DATA SHOWN: Begin
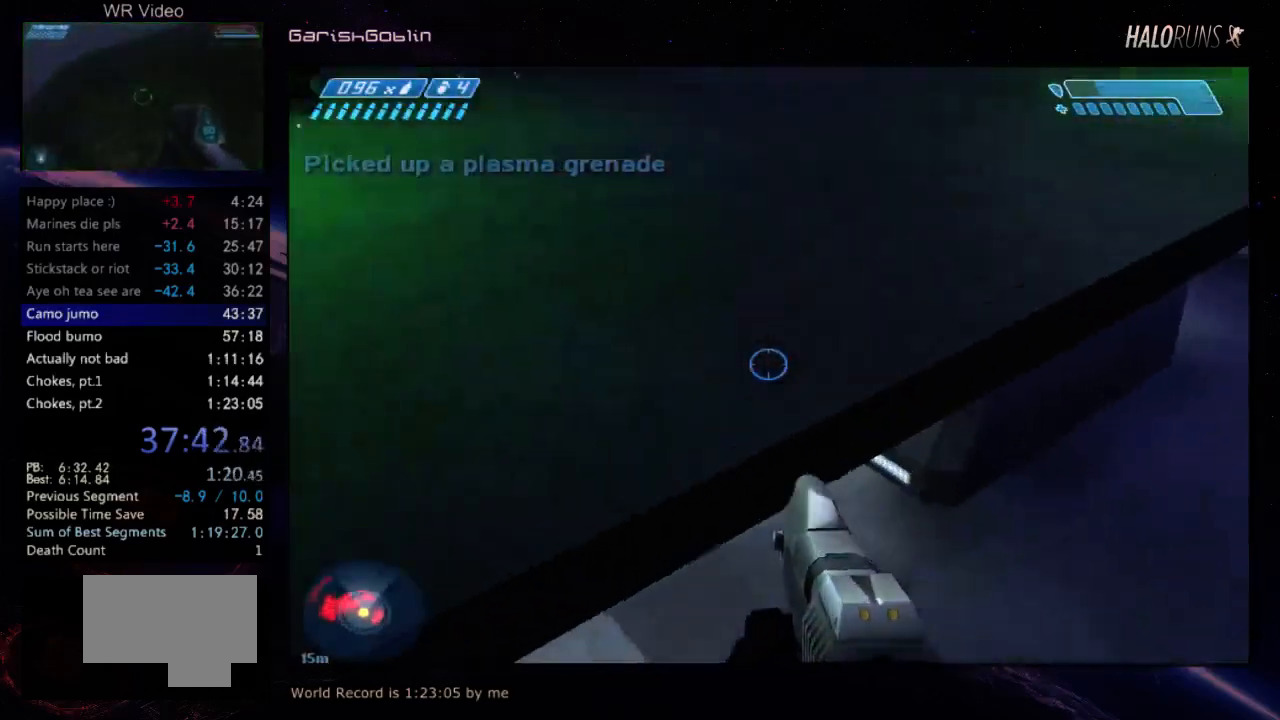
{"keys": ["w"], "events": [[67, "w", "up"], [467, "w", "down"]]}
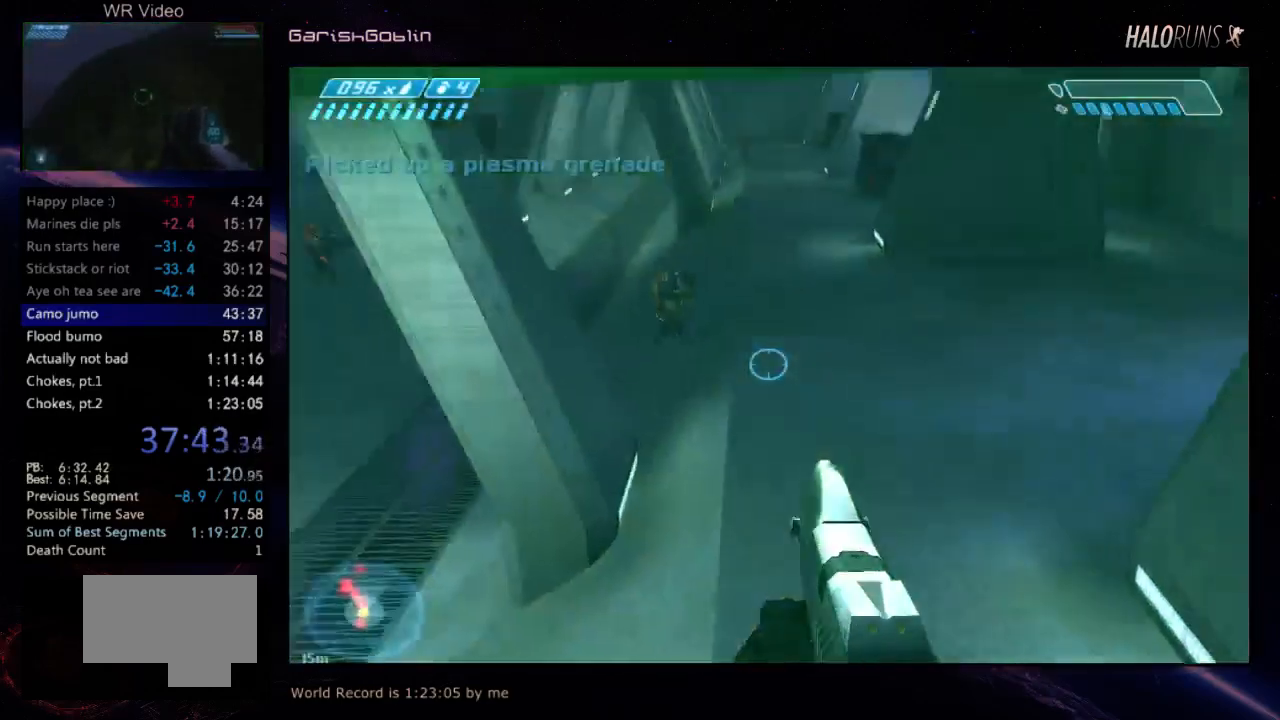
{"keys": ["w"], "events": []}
DATA SHOWN: End
DATA SHOWN: Begin
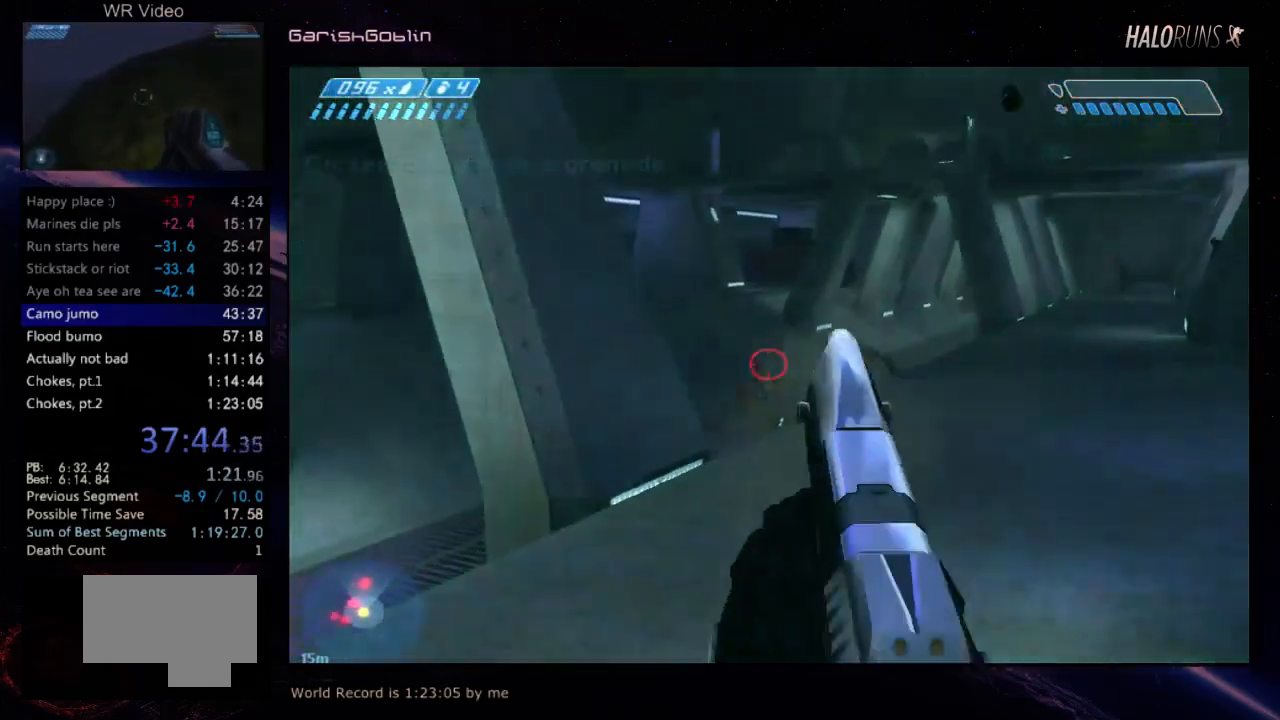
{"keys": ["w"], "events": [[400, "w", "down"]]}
DATA SHOWN: End
• [EXERCISE] Where a line of the material holds the word "down", copy that line.

• [RESPONSE]
{"keys": ["w"], "events": [[67, "w", "up"], [467, "w", "down"]]}
{"keys": ["w"], "events": [[400, "w", "down"]]}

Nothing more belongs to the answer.